3. selanjutnya adalah memuji, mencintai, dan bersyukur kepada Allah; dengan menggunakan nikmat tersebut untuk taat kepada-Nya.
ومن لطائف التعبد بالنعم أن يستكثر قليلها عليه، ويستقل كثير شكره عليها، ويعلم أنها وصلت إليه من سيده من غير ثمن بذله فيها، ولا وسيلة منه توسل بها إليه، ولااستحقاق منه لها، وأنها لله فى الحقيقة لا للعبد، فلا تزيده النعم إلا انكسارا وذلا وتواضعا ومحبة للمنعم
4. (kemudian) di antara bentuk keindahan ibadah saat mendapatkan kenikmatan adalah dia menganggap bahwa sedikit nikmat yang dia dapatkan sudah terasa banyak.
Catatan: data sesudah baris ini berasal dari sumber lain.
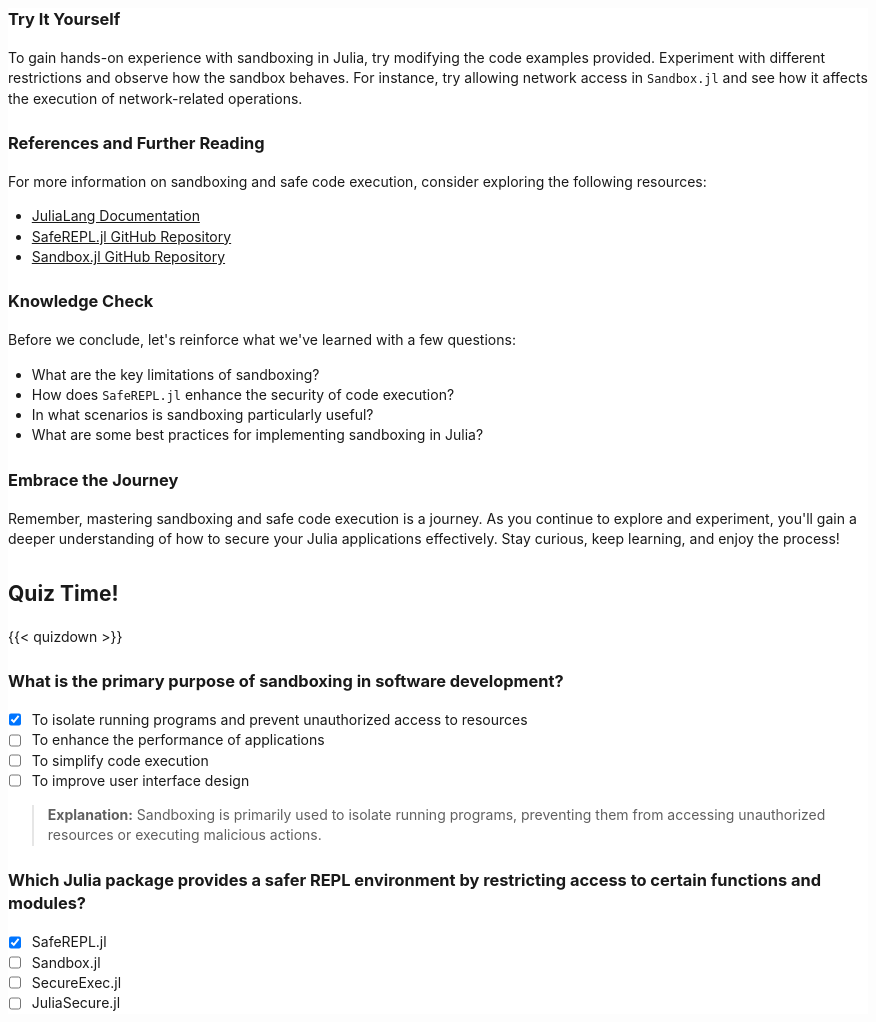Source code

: ### Try It Yourself

To gain hands-on experience with sandboxing in Julia, try modifying the code examples provided. Experiment with different restrictions and observe how the sandbox behaves. For instance, try allowing network access in `Sandbox.jl` and see how it affects the execution of network-related operations.

### References and Further Reading

For more information on sandboxing and safe code execution, consider exploring the following resources:

- [JuliaLang Documentation](https://docs.julialang.org/)
- [SafeREPL.jl GitHub Repository](https://github.com/JuliaLang/SafeREPL.jl)
- [Sandbox.jl GitHub Repository](https://github.com/JuliaLang/Sandbox.jl)

### Knowledge Check

Before we conclude, let's reinforce what we've learned with a few questions:

- What are the key limitations of sandboxing?
- How does `SafeREPL.jl` enhance the security of code execution?
- In what scenarios is sandboxing particularly useful?
- What are some best practices for implementing sandboxing in Julia?

### Embrace the Journey

Remember, mastering sandboxing and safe code execution is a journey. As you continue to explore and experiment, you'll gain a deeper understanding of how to secure your Julia applications effectively. Stay curious, keep learning, and enjoy the process!

## Quiz Time!

{{< quizdown >}}

### What is the primary purpose of sandboxing in software development?

- [x] To isolate running programs and prevent unauthorized access to resources
- [ ] To enhance the performance of applications
- [ ] To simplify code execution
- [ ] To improve user interface design

> **Explanation:** Sandboxing is primarily used to isolate running programs, preventing them from accessing unauthorized resources or executing malicious actions.

### Which Julia package provides a safer REPL environment by restricting access to certain functions and modules?

- [x] SafeREPL.jl
- [ ] Sandbox.jl
- [ ] SecureExec.jl
- [ ] JuliaSecure.jl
Demikian pula dia menganggap bahwa banyaknya rasa syukur yang dia lakukan, masih terasa sedikit.
5. dia menyadari bahwa nikmat dari Allah tersebut sampai kepadanya dengan cuma-cuma; tanpa dia menempuh suatu sarana untuk memperolehnya; dan dia tidak pula merasa sebagai pihak yang berhak untuk mendapatkannya.
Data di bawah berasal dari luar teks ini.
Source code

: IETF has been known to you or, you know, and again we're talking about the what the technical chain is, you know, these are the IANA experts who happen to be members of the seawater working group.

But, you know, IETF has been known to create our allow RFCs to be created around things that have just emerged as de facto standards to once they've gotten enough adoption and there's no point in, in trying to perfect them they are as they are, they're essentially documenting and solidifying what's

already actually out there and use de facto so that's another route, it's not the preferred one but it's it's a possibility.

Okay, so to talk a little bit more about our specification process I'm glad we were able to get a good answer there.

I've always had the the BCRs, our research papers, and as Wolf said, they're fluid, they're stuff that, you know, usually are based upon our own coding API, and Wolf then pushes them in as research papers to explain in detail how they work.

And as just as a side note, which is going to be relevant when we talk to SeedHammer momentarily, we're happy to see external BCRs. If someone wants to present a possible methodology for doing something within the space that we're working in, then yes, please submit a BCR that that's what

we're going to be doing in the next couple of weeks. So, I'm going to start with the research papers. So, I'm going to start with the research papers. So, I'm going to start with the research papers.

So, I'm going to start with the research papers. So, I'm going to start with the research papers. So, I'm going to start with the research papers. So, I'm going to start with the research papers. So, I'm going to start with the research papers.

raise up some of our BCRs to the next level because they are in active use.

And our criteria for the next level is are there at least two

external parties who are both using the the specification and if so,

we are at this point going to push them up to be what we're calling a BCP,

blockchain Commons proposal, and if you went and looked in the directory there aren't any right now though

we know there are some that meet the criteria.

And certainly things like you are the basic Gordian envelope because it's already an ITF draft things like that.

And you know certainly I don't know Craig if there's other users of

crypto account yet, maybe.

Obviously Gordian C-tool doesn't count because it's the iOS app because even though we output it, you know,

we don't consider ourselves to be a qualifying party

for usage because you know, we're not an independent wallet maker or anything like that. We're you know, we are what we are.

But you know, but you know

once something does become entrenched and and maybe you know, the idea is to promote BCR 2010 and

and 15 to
6. dia memahami bahwa nikmat tersebut hakikatnya adalah milik Allah, bukan kepunyaan hamba. Oleh sebab itu, tidaklah nikmat bertambah kepadanya melainkan bertambah pula kerendahan, penghambaan, tawadhu, dan rasa cintanya kepada Dzat Pemberi Nikmat.
وكلما جدد له نعمة أحدث لها عبودية ومحبة وخضوعا وذلا، وكلما أحدث له قبضة أحدث له رضى، وكلما أحدث ذنبا أحدث له توبة وانكسارا واعتذارا، فهذا هو العبد الكيس، والعاجز بمعزل عن ذلك
– Setiap kali ada nikmat yang baru, dia menambah ibadah, cinta, ketundukan, dan kerendahan kepada-Nya.
– Setiap ada nikmat yang dicabut, dia munculkan rasa ridho kepada-Nya.
– Setiap kali melakukan dosa, dia mempersembahkan taubat, sangat menyesal, dan memohon ampun kepada-Nya.
Inilah hamba yang cerdas.
Adapun orang yang lemah, jauh dari bayangan untuk bisa melakukan semua itu.